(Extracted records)

━━━━

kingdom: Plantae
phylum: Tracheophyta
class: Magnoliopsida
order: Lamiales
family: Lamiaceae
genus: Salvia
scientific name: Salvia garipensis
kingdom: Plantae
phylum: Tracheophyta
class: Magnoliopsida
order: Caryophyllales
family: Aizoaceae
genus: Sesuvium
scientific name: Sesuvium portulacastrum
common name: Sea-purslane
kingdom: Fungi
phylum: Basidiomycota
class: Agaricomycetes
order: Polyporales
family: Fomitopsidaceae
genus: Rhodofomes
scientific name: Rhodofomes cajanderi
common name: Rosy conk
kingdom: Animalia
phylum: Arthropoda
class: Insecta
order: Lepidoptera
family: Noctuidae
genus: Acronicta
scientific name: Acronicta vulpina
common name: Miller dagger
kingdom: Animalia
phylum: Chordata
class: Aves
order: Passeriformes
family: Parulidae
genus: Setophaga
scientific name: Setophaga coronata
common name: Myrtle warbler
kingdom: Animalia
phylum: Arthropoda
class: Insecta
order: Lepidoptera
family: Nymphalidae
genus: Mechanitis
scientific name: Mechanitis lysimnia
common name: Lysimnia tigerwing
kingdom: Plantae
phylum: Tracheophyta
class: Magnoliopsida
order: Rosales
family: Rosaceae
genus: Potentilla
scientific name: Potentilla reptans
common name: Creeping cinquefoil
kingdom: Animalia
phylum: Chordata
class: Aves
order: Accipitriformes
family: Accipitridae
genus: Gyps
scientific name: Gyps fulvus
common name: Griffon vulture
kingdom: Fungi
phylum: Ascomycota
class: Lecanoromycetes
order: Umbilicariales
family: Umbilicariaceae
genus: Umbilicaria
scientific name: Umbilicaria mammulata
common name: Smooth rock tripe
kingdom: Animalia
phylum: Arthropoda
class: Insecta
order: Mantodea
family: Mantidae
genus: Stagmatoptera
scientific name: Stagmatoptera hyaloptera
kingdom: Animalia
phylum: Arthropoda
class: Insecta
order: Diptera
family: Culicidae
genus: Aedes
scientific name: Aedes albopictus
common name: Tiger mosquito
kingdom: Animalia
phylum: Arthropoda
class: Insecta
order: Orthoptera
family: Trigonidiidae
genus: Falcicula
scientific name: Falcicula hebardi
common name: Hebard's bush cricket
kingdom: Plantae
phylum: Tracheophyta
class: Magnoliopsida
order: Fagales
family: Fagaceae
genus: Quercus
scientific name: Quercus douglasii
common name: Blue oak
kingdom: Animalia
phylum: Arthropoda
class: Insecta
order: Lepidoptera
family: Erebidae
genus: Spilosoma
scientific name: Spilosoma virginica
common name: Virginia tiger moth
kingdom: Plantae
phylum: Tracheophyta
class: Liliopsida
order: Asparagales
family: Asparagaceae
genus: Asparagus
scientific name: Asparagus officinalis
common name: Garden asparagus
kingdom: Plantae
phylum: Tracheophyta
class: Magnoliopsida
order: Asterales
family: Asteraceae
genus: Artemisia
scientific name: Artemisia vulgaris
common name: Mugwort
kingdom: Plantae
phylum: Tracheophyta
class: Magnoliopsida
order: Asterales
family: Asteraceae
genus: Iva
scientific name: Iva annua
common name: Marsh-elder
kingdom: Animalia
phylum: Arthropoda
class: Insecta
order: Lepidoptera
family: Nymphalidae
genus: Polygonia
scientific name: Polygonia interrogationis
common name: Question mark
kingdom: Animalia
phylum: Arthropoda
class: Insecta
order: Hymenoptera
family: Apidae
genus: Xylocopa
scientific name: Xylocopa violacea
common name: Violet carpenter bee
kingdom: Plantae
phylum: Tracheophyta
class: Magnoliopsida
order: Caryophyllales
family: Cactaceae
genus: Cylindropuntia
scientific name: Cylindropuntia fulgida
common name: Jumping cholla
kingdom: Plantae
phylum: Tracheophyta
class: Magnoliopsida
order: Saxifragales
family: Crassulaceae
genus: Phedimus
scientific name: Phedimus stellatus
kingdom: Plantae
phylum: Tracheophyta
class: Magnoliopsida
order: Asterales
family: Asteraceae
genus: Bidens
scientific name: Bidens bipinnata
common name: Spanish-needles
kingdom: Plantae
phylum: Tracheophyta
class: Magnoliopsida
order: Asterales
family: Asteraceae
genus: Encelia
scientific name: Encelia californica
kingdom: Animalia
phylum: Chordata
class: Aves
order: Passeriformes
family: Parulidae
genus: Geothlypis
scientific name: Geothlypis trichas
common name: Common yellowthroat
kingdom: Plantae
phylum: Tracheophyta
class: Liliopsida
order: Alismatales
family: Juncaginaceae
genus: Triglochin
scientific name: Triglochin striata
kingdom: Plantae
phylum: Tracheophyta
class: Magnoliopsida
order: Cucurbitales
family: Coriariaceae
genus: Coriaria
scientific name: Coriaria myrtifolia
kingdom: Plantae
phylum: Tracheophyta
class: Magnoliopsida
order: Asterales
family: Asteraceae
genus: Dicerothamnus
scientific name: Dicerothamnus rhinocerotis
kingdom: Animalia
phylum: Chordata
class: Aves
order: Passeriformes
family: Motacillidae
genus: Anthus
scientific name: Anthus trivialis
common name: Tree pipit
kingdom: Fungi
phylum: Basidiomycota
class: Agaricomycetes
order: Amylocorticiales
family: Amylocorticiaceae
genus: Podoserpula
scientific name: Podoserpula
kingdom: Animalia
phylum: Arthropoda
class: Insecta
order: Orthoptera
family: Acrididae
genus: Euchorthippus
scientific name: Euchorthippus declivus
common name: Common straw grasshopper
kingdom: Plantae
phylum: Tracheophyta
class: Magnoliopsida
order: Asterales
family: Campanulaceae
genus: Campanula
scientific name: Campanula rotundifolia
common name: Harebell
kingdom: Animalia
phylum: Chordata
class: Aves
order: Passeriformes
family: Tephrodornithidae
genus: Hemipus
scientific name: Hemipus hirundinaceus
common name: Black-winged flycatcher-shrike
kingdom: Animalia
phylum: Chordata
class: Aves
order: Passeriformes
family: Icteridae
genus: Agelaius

━━━━

▶ Set problem
Retype every line of the material above with no changes.

▶ Result of the task
kingdom: Plantae
phylum: Tracheophyta
class: Magnoliopsida
order: Lamiales
family: Lamiaceae
genus: Salvia
scientific name: Salvia garipensis
kingdom: Plantae
phylum: Tracheophyta
class: Magnoliopsida
order: Caryophyllales
family: Aizoaceae
genus: Sesuvium
scientific name: Sesuvium portulacastrum
common name: Sea-purslane
kingdom: Fungi
phylum: Basidiomycota
class: Agaricomycetes
order: Polyporales
family: Fomitopsidaceae
genus: Rhodofomes
scientific name: Rhodofomes cajanderi
common name: Rosy conk
kingdom: Animalia
phylum: Arthropoda
class: Insecta
order: Lepidoptera
family: Noctuidae
genus: Acronicta
scientific name: Acronicta vulpina
common name: Miller dagger
kingdom: Animalia
phylum: Chordata
class: Aves
order: Passeriformes
family: Parulidae
genus: Setophaga
scientific name: Setophaga coronata
common name: Myrtle warbler
kingdom: Animalia
phylum: Arthropoda
class: Insecta
order: Lepidoptera
family: Nymphalidae
genus: Mechanitis
scientific name: Mechanitis lysimnia
common name: Lysimnia tigerwing
kingdom: Plantae
phylum: Tracheophyta
class: Magnoliopsida
order: Rosales
family: Rosaceae
genus: Potentilla
scientific name: Potentilla reptans
common name: Creeping cinquefoil
kingdom: Animalia
phylum: Chordata
class: Aves
order: Accipitriformes
family: Accipitridae
genus: Gyps
scientific name: Gyps fulvus
common name: Griffon vulture
kingdom: Fungi
phylum: Ascomycota
class: Lecanoromycetes
order: Umbilicariales
family: Umbilicariaceae
genus: Umbilicaria
scientific name: Umbilicaria mammulata
common name: Smooth rock tripe
kingdom: Animalia
phylum: Arthropoda
class: Insecta
order: Mantodea
family: Mantidae
genus: Stagmatoptera
scientific name: Stagmatoptera hyaloptera
kingdom: Animalia
phylum: Arthropoda
class: Insecta
order: Diptera
family: Culicidae
genus: Aedes
scientific name: Aedes albopictus
common name: Tiger mosquito
kingdom: Animalia
phylum: Arthropoda
class: Insecta
order: Orthoptera
family: Trigonidiidae
genus: Falcicula
scientific name: Falcicula hebardi
common name: Hebard's bush cricket
kingdom: Plantae
phylum: Tracheophyta
class: Magnoliopsida
order: Fagales
family: Fagaceae
genus: Quercus
scientific name: Quercus douglasii
common name: Blue oak
kingdom: Animalia
phylum: Arthropoda
class: Insecta
order: Lepidoptera
family: Erebidae
genus: Spilosoma
scientific name: Spilosoma virginica
common name: Virginia tiger moth
kingdom: Plantae
phylum: Tracheophyta
class: Liliopsida
order: Asparagales
family: Asparagaceae
genus: Asparagus
scientific name: Asparagus officinalis
common name: Garden asparagus
kingdom: Plantae
phylum: Tracheophyta
class: Magnoliopsida
order: Asterales
family: Asteraceae
genus: Artemisia
scientific name: Artemisia vulgaris
common name: Mugwort
kingdom: Plantae
phylum: Tracheophyta
class: Magnoliopsida
order: Asterales
family: Asteraceae
genus: Iva
scientific name: Iva annua
common name: Marsh-elder
kingdom: Animalia
phylum: Arthropoda
class: Insecta
order: Lepidoptera
family: Nymphalidae
genus: Polygonia
scientific name: Polygonia interrogationis
common name: Question mark
kingdom: Animalia
phylum: Arthropoda
class: Insecta
order: Hymenoptera
family: Apidae
genus: Xylocopa
scientific name: Xylocopa violacea
common name: Violet carpenter bee
kingdom: Plantae
phylum: Tracheophyta
class: Magnoliopsida
order: Caryophyllales
family: Cactaceae
genus: Cylindropuntia
scientific name: Cylindropuntia fulgida
common name: Jumping cholla
kingdom: Plantae
phylum: Tracheophyta
class: Magnoliopsida
order: Saxifragales
family: Crassulaceae
genus: Phedimus
scientific name: Phedimus stellatus
kingdom: Plantae
phylum: Tracheophyta
class: Magnoliopsida
order: Asterales
family: Asteraceae
genus: Bidens
scientific name: Bidens bipinnata
common name: Spanish-needles
kingdom: Plantae
phylum: Tracheophyta
class: Magnoliopsida
order: Asterales
family: Asteraceae
genus: Encelia
scientific name: Encelia californica
kingdom: Animalia
phylum: Chordata
class: Aves
order: Passeriformes
family: Parulidae
genus: Geothlypis
scientific name: Geothlypis trichas
common name: Common yellowthroat
kingdom: Plantae
phylum: Tracheophyta
class: Liliopsida
order: Alismatales
family: Juncaginaceae
genus: Triglochin
scientific name: Triglochin striata
kingdom: Plantae
phylum: Tracheophyta
class: Magnoliopsida
order: Cucurbitales
family: Coriariaceae
genus: Coriaria
scientific name: Coriaria myrtifolia
kingdom: Plantae
phylum: Tracheophyta
class: Magnoliopsida
order: Asterales
family: Asteraceae
genus: Dicerothamnus
scientific name: Dicerothamnus rhinocerotis
kingdom: Animalia
phylum: Chordata
class: Aves
order: Passeriformes
family: Motacillidae
genus: Anthus
scientific name: Anthus trivialis
common name: Tree pipit
kingdom: Fungi
phylum: Basidiomycota
class: Agaricomycetes
order: Amylocorticiales
family: Amylocorticiaceae
genus: Podoserpula
scientific name: Podoserpula
kingdom: Animalia
phylum: Arthropoda
class: Insecta
order: Orthoptera
family: Acrididae
genus: Euchorthippus
scientific name: Euchorthippus declivus
common name: Common straw grasshopper
kingdom: Plantae
phylum: Tracheophyta
class: Magnoliopsida
order: Asterales
family: Campanulaceae
genus: Campanula
scientific name: Campanula rotundifolia
common name: Harebell
kingdom: Animalia
phylum: Chordata
class: Aves
order: Passeriformes
family: Tephrodornithidae
genus: Hemipus
scientific name: Hemipus hirundinaceus
common name: Black-winged flycatcher-shrike
kingdom: Animalia
phylum: Chordata
class: Aves
order: Passeriformes
family: Icteridae
genus: Agelaius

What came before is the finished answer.